As powerful as these computational methods can be, their impact is fully realized only if they can be put into the hands of biomedical researchers, regardless of programming and computational background. Publicly available web-servers are a great platform for disseminating these results and an ideal web-server would have the following properties:

Handle gene sets generated across vastly different biological contexts and from different technologies.
Allow the user to choose from a suite of molecular networks that best fit the biological question.
Provide predictive insights about additional genes most functionally similar to the user-supplied gene set and provide a confidence level of these predictions in a timely manner.
Enable the researcher to interpret the underlying computational model and to visualize the connectivity of the top-ranked genes.
Provide a user interface that is intuitive and easy to use for a biologist regardless of programming skills, provide extensive help/tutorials, and provide open-source code for the predictive model and web-server.

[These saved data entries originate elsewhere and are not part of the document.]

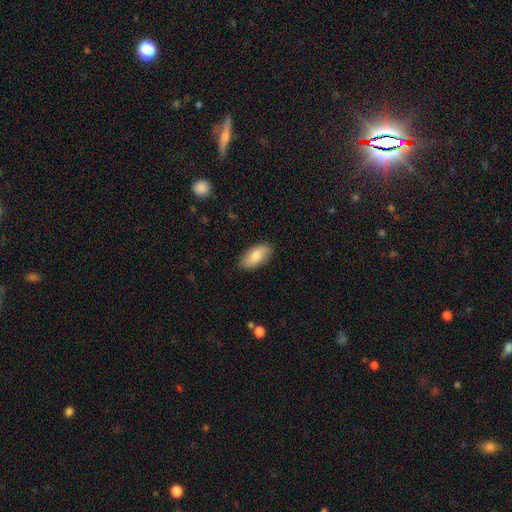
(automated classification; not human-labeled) This is likely a smooth galaxy (79%). How rounded: clearly in between (92%). Merging: clearly none (87%).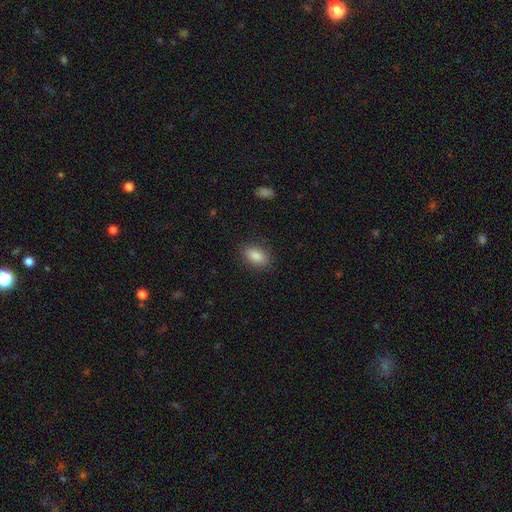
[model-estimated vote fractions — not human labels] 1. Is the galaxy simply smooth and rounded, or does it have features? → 87% smooth, 8% star or artifact, 5% featured or disk.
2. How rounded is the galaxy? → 89% in between, 8% round, 3% cigar-shaped.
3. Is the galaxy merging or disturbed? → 87% none, 9% minor disturbance, 3% major disturbance, 1% merger.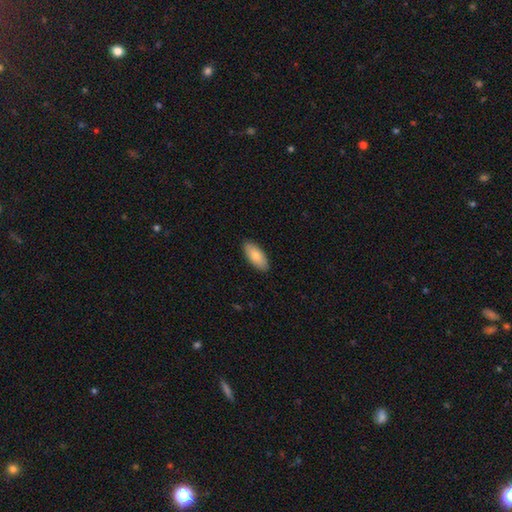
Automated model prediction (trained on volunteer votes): Morphology: type=smooth (82%); roundness=in between (87%); merging=none (89%).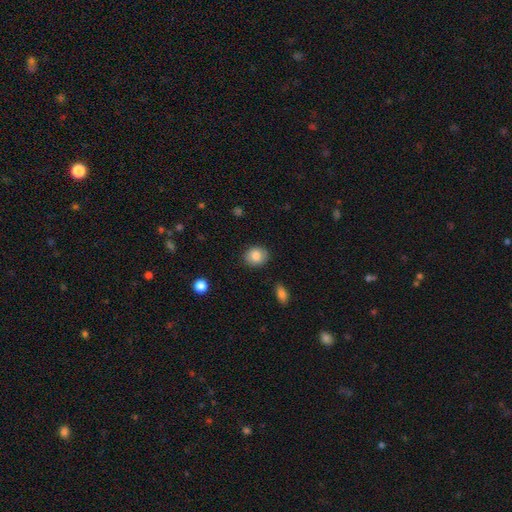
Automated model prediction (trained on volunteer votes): Q: Smooth or featured?
A: smooth (84%); runner-up: featured or disk (8%)
Q: How rounded?
A: round (68%); runner-up: in between (31%)
Q: Merging?
A: none (85%); runner-up: minor disturbance (11%)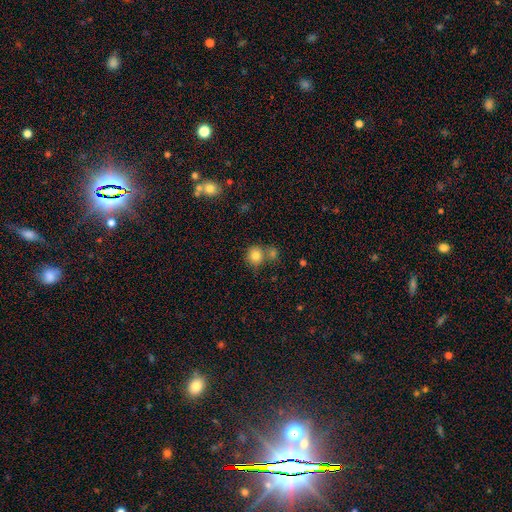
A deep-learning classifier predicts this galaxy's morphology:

In this work, we present the GenePlexus web-server which addresses all the needs above [Figure 1]. A user can upload a set of genes and choose the desired network properties. Then the web-server trains a custom supervised machine learning model using the user-supplied genes as positive labels. Within a few minutes, the user can then retrieve an association probability for every gene in the network, interpret the trained model through a comparison to other models trained on known gene sets that correspond to process/pathways and diseases from the Gene Ontology (23,24) and DisGeNet (25,26) databases, respectively, and visualize the network connectivity of the top-ranked genes. We believe that the GenePlexus web-server will greatly benefit anyone who is looking to determine novel associations to a given gene list in a biologically interpretable manner.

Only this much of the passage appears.